Exercise description: Whenever the string "Round" appears in a line below, please copy the line out.
:: Dataset excerpts
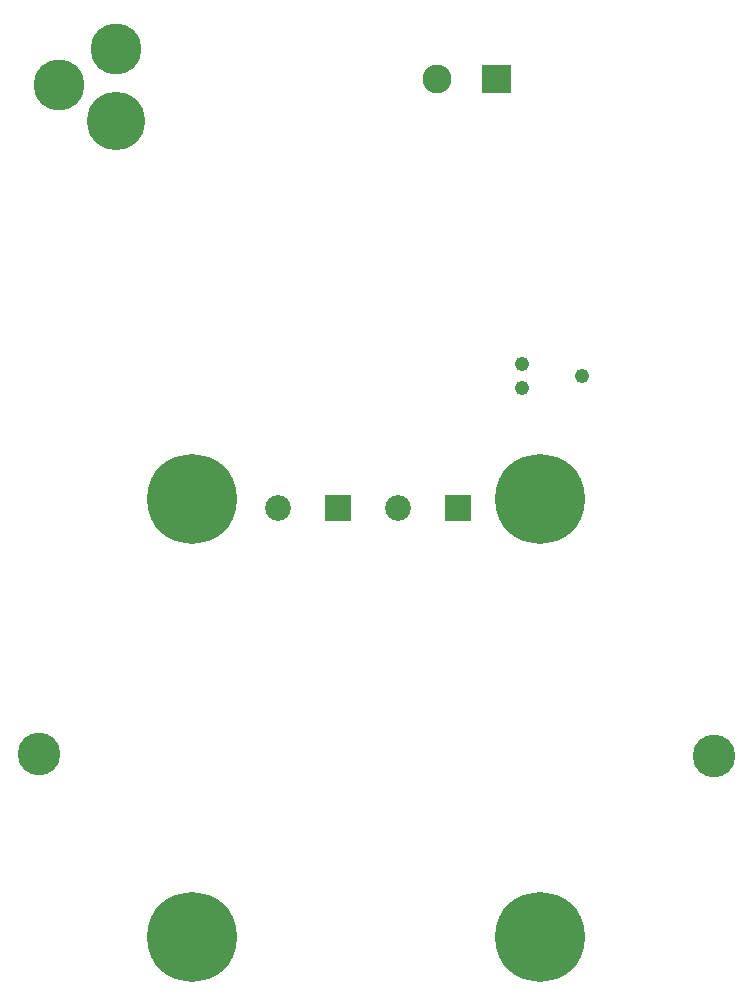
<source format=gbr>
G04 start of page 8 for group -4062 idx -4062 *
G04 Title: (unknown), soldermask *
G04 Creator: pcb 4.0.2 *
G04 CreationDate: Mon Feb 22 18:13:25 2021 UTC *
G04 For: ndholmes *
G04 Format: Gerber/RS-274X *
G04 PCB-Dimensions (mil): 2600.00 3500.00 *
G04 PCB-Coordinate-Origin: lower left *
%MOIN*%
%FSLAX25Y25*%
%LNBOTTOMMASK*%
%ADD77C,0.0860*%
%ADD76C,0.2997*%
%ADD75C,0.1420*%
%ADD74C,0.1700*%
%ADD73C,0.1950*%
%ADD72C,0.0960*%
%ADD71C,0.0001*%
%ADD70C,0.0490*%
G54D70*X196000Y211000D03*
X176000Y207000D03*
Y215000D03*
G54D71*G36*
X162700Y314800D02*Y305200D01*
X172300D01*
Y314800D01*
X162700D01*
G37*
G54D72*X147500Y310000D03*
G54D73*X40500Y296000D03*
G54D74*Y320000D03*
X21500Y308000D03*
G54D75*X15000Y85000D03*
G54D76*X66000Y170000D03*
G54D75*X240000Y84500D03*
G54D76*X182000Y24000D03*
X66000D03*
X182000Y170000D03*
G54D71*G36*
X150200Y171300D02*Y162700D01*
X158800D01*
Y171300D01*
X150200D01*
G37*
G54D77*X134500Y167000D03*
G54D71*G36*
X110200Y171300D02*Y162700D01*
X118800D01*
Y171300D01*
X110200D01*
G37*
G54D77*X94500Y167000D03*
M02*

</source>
::::
:: Dataset excerpts
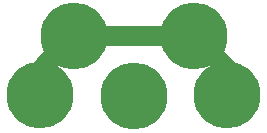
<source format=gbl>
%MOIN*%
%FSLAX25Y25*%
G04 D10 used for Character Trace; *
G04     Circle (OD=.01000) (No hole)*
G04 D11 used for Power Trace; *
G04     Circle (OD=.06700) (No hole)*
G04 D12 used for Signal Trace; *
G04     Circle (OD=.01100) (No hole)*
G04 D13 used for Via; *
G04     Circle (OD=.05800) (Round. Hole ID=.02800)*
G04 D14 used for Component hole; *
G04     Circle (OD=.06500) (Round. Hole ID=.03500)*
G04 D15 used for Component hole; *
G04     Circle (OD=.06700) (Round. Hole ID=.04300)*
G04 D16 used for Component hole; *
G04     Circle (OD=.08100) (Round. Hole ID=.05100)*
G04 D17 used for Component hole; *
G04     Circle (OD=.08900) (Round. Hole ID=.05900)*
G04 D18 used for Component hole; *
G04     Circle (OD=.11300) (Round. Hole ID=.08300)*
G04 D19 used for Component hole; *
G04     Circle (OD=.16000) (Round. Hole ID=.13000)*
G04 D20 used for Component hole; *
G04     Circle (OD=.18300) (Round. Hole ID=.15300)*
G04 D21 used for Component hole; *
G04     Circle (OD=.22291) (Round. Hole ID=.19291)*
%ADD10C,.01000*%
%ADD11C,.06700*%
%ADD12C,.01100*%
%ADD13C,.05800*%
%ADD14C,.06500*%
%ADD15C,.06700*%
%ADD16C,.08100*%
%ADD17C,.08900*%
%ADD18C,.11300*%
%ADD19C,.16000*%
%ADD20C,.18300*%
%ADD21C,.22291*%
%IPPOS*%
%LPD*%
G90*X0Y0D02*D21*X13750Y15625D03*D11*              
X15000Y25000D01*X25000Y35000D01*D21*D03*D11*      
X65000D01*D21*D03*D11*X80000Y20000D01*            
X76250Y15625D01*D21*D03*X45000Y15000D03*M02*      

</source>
::::
Answer for this exercise:
G04     Circle (OD=.05800) (Round. Hole ID=.02800)*
G04     Circle (OD=.06500) (Round. Hole ID=.03500)*
G04     Circle (OD=.06700) (Round. Hole ID=.04300)*
G04     Circle (OD=.08100) (Round. Hole ID=.05100)*
G04     Circle (OD=.08900) (Round. Hole ID=.05900)*
G04     Circle (OD=.11300) (Round. Hole ID=.08300)*
G04     Circle (OD=.16000) (Round. Hole ID=.13000)*
G04     Circle (OD=.18300) (Round. Hole ID=.15300)*
G04     Circle (OD=.22291) (Round. Hole ID=.19291)*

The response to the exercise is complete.